Power View, the first version...or last version? RRS feed

  • Question

  • I think Power View is a revolutionary product in BI market. I know SSRS team may be not have enough time to complete all funtional in this first edition, however what we need is the product future commitment. Power View is based on Silverlight 5, base on history, Silverlight was released new version every 1.5 year, and SQL Server was every 3~5 year.

    One month ago, Silverlight 5 is official released, even there are lot of rumor said the silverlight is dead, but Microsoft don't give us any commitment about it(I don't think Silverlight 5 technical support to 2021 is commitment, we need know will Microsoft still invest in this technology).Why I worried about it,In past 5 year,Microsoft stop invest lot of BI product ex. Proclarity,PerformancePoint, Data Mining, Data Mining add-ins for Excel. What'll be the next? SSRS native mode? SSAS Multidimentional mode?

    We are Microsoft BI Partner, we help Microsoft persuad customer to buy Microsoft BI solution, but we lost ur credit once and once. I think power view is great idea, but please tell me how to face our customer , when he said "Silverlight is dead, why I should buy for PowerView" ,"Reporting Services is dead, without SharePoint, There is not new function in SSRS SQL Server 2012...". What we need is just predictable and reliable BI roadmap(NOT SHAREPOINT ROADMAP..), so any one can tell me will Power View still has future?

    AsiaMiner, CTO
    • Edited by AllanYiin Monday, January 16, 2012 7:39 AM
    Monday, January 16, 2012 7:36 AM


  • At this point, we can't share many details about upcoming releases, but suffice it to say - to answer your question - that Power View definitely has a future, one that we're investing in heavily. As we wound down work on SQL Server 2012, we already started developing Power View further, and we're continuing to do so as I write this. You'll also notice that we've been shipping SQL Server more frequently - in 2008, 2010, and now in 2012.

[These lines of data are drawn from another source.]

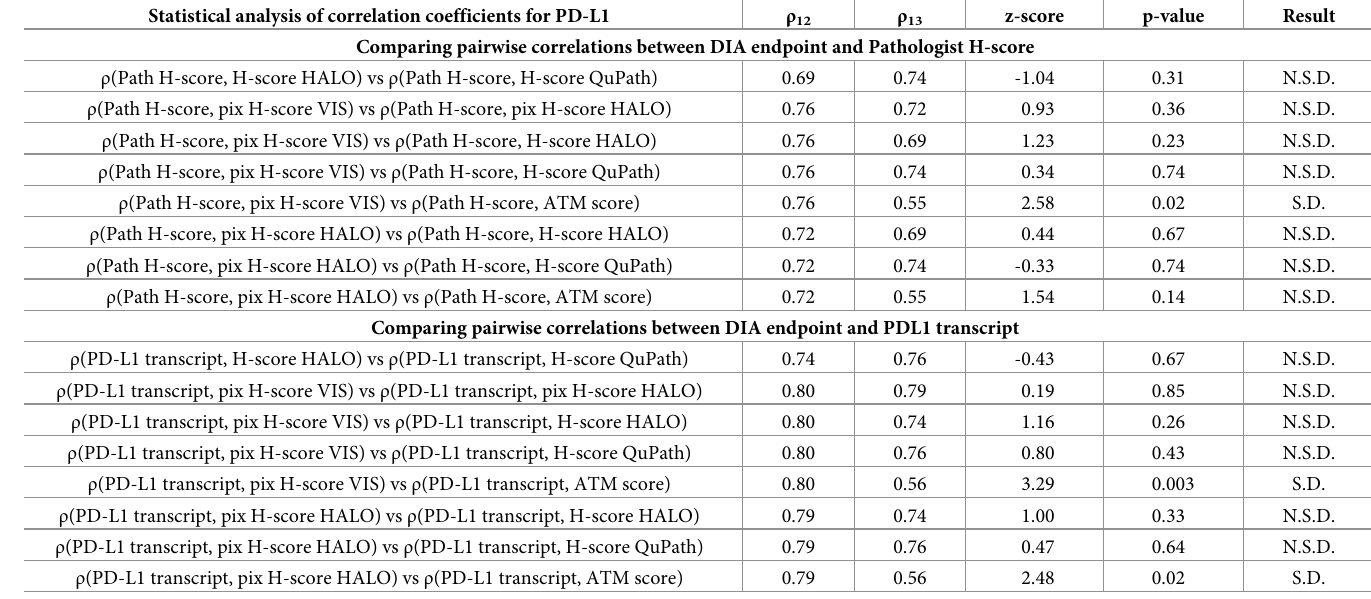
Table 2. Table lists the results of William’s t-test to test for significant difference in the Spearman correlation coefficients between PD-L1 mRNA transcript or pathologist H-score and different DIA endpoints. Statistical analysis of correlation coefficients for PD-L1 Comparing pairwise correlations between DIA endpoint and Pathologist H-score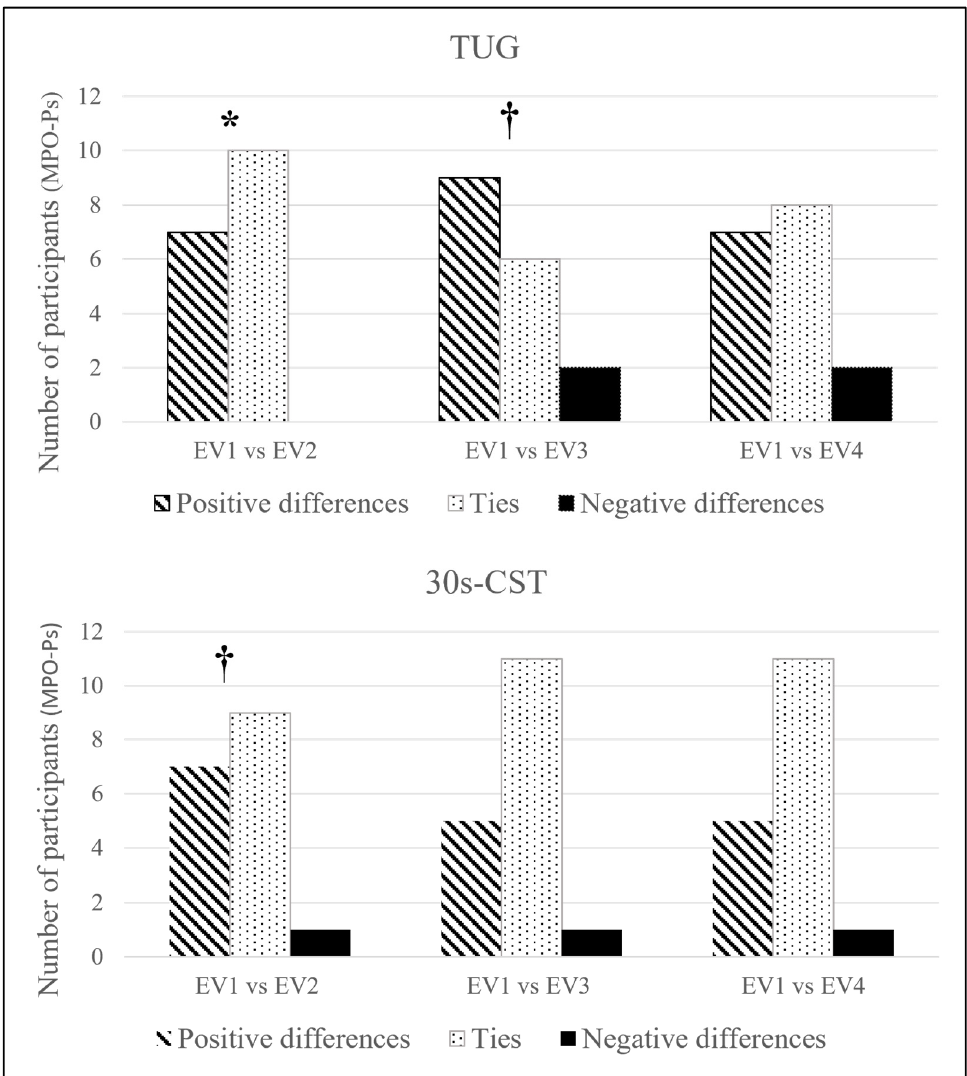
Figure 3. Categorical analysis of the TUG and 30 s-CST. Sign test. Abbreviations: 30 s-CST: Thirty seconds Chair-Stand test; TUG: 8-foot Timed-Up & GO test. * p < 0.05; † p < 0.1.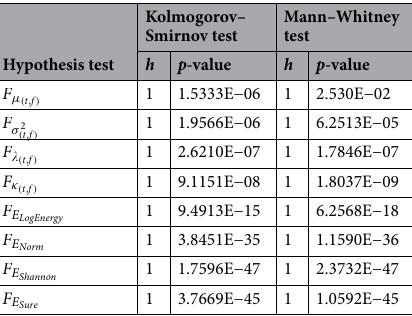
Table 1. Statistical significance of indices of joint moments and entropy measurements.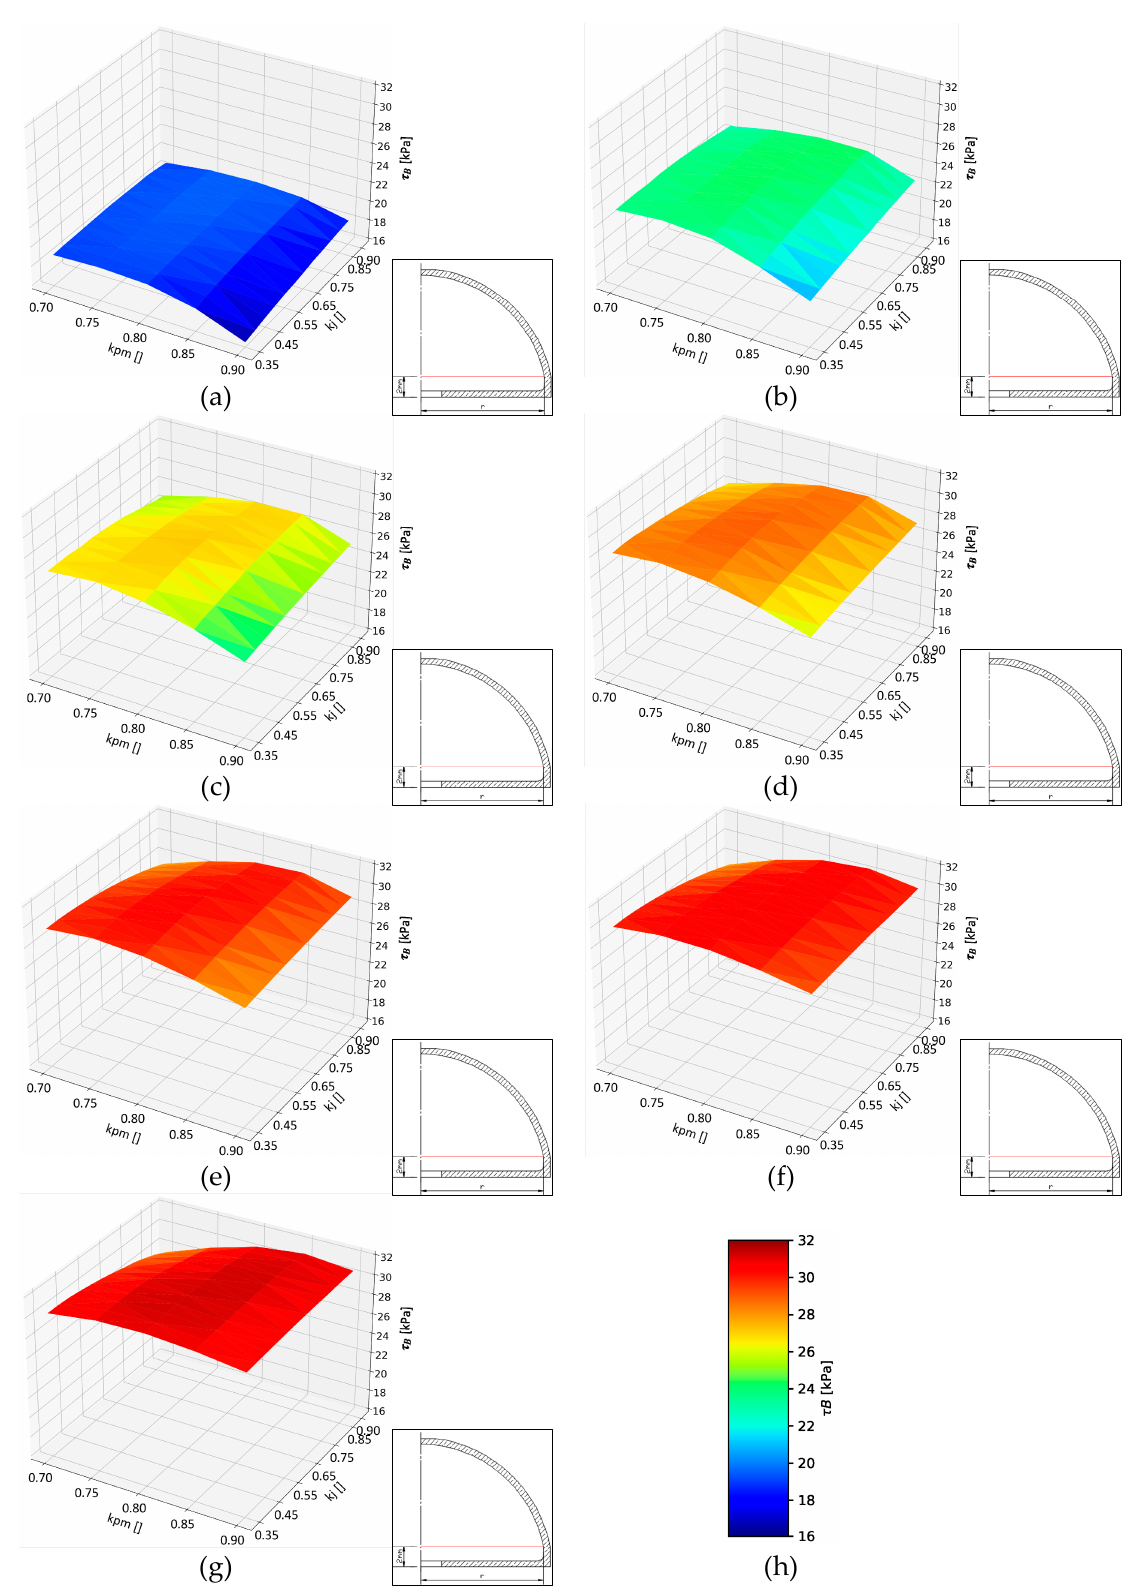
Figure 9. Average τ B shear stress distributions for Instance 1 with z = 1 and gm equal to: ( a ) 2 mm; ( b ) 3 mm; ( c ) 4 mm; ( d ) 5 mm; ( e ) 6 mm; ( f ) 7 mm; ( g ) 8 mm; ( h ) color scale indicating shear stress value.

    To answer the question "Silverlight is dead, why I should buy for PowerView," our focus is on shipping Power View as an experience and we'll choose the technologies that best enable that experience. It's inevitable that technologies evolve and it's our job to coordinate with those changes. Power View is no different in this regard. Just as an example, Office moved to a completely different file format a few years ago. As customers increasingly move to newer Office versions and adopt these new formats, we rewrote our Word and Excel rendering extensions for SQL Server 2012 to generate these new formats, but with minimal impact to the end-user experience. Meanwhile, XAML has been evolving as a technology, first through WPF for thick-client applications, then through Silverlight as a browser plugin (not to mention Windows Phone applications), and most recently for Windows 8 Metro-style applications. We'll need to decide how to best evolve our products and components - including but not limited to Power View - given these changes, as we do with any changes in the technology landscape.

    Perhaps if you look only at certain scenarios, you may not find major changes in Reporting Services in SQL Server 2012, but each release has its theme or focus, and if you look across the product, you'll find major investments in Reporting Services as a platform in the SQL Server 2012 wave. Power View, of course, is part of Reporting Services and is built on the Reporting Services platform. Reporting Services now supports two different types of reports for different scenarios: traditional "operational" reports suited to printing and exporting, and Power View reports optimized for on-screen, interactive data exploration and visualization. Also consider investments not only in authoring and consumption, but also in deployment and manageability. On-premise, Reporting Services is now a SharePoint service application that administrators can easily manage in Central Administration, the same place as all their other SharePoint services. Then we have CTPs of SQL Azure Reporting Services, one of several investments in bringing our BI capabilities into the cloud.